_Extract provided:_
════
While there are these similarities, there are also distinct differences.

  • The official’s need was greater. I think all will agree that wine running out is not as great a need as a sick son. One brought public humiliation; the other need was going to bring incomprehensible grief and loss.
  • The official’s need was urgent. The official believed that his son was at the point of death. “Come before my boy dies.”
  • The official’s need was personal. This was the official’s own son.

As I prayed over this passage this week, one word kept coming to mind.

The miracle in one word:  Desperation

There is a lot of desperation in this scene.

  • Certain royal official whose son was ill—Royal officials were usually in control, but not this time. Like the song “I Need a Miracle” says:                                                                                                                                                        

Well no matter who you are
And no matter what you've done
There will come a time
When you can't make it on your own
And in your hour of desperation
Know you're not the only one

  • From Capernaum—He was about 20 miles from Cana, and it appears in the timing delay of the getting back, that he walked this distance.
  • He pleaded, and when rebuked, simply said, “Come before my boy dies.”
  • He went back home when Jesus said his boy would live. What else could he have done?

Here is the point: At some point, like the royal official, we will come to a place where our money, our power, or our position will do us no good. Here is the authenticity of desperation—We have no other hope. Money can’t buy it, position can’t authorize it, and intellect can’t solve it. This is total dependence upon the Lord, and that dependence forces an act of desperation. And, that’s a good thing.

George Mueller, a preacher of another generation said, “Faith does not operate in the realm of the possible. There is no glory for God in that which is humanly possible. Faith begins when man’s power ends.”

Here is what happens:

  • Desperation prompts the urgency.

What makes you desperate?

  • Desperation produces the obedience.

To this point in the Gospel, it could be said that “Seeing is believing.” But, with this story, faith is brought to another level. Faith is not always seeing, but just believing. This comes full circle at the end of the Gospel when Thomas says, “I will not believe unless I see.”  Jesus granted Thomas’ need, but then adds, “Blessed are those who believe without seeing.”

The official goes his way without seeing. In his desperation, what else is he going to do? But, I caution, don’t let our obedience end at the point of desperation.

  • Desperation propels the thanksgiving.

Why do I say he was thankful? Though silent in this text, I believe that he immediately told his family and household what happened.  He inquired of the time. I then imagine that he said something like this: “Do I have a story for you?” The whole household believed.

  • Desperation in this story parallels salvation’s necessity.

The royal official’s desperation and dependence is the same necessary for salvation. In the beatitudes, Jesus said, “Blessed is the poor in spirit.” We say to God, “I have nothing. I am completely dependent upon you.”

Miss Charlotte Eliott, single, in her 30’s, member of a prominent English family, was stricken with illness so that she was basically an invalid. It was the 1830’s. Her pain seemed to come to a point on the eve before a fundraiser that her pastor brother had put together to raise money to send other preacher kids to school. She wallowed around in her own self-pity thinking about her own uselessness. Though having grown up in a Christian home, she had never really given herself to God. In that moment, God met her. She penned the poem that would later become the text of the hymn “Just as I Am.” In her self-described uselessness, she realized that there was but one way to come to the Savior—Just as I am.”

What about you? Would you be willing to come to the end of yourself today?
════
_Provided data:_
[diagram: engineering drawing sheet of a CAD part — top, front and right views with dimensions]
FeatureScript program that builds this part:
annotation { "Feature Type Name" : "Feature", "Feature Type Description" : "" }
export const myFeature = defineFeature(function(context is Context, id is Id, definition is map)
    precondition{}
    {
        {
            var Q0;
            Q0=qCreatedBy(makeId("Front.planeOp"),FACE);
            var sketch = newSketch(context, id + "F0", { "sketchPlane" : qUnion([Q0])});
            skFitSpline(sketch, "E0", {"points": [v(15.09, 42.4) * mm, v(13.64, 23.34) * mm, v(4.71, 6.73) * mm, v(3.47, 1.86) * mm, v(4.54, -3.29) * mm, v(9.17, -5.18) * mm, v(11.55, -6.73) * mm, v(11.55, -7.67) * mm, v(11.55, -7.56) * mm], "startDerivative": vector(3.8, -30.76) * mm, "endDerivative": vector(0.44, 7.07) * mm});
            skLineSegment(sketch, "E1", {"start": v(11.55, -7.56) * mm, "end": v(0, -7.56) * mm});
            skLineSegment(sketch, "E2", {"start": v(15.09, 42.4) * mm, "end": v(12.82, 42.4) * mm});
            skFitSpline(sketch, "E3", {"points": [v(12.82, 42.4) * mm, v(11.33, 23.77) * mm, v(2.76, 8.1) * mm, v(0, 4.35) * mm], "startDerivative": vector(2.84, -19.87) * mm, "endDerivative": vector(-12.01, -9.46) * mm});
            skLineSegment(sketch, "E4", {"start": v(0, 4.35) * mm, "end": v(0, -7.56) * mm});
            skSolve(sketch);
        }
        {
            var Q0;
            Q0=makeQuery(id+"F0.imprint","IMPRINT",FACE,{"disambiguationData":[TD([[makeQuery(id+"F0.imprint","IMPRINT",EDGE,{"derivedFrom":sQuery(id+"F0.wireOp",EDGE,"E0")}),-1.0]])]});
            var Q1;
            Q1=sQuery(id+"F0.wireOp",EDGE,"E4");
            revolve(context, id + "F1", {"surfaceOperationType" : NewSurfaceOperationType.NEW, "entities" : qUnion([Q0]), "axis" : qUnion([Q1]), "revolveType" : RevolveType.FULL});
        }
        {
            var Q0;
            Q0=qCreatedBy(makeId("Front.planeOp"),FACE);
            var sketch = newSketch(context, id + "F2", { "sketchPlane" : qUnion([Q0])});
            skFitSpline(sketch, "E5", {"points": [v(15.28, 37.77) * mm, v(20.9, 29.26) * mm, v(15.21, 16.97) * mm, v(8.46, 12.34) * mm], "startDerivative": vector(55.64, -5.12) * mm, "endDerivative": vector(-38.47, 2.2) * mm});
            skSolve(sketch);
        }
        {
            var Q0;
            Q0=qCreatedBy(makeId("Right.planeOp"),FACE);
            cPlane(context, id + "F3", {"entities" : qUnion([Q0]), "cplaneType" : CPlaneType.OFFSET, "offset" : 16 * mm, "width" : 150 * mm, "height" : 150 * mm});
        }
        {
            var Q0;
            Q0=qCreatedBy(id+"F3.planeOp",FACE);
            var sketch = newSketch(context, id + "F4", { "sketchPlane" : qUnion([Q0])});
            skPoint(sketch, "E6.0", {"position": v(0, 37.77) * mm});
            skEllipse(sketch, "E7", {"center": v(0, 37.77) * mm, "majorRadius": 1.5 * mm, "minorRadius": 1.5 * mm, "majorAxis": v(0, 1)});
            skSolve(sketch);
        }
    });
════
_What is being asked:_ Reproduce the stretch of the sermon excerpt from "George Mueller, a" through "prompts the urgency." word for word. The entries have no connection to the sermon excerpt.

_Solution:_
George Mueller, a preacher of another generation said, “Faith does not operate in the realm of the possible. There is no glory for God in that which is humanly possible. Faith begins when man’s power ends.”

Here is what happens:

  • Desperation prompts the urgency.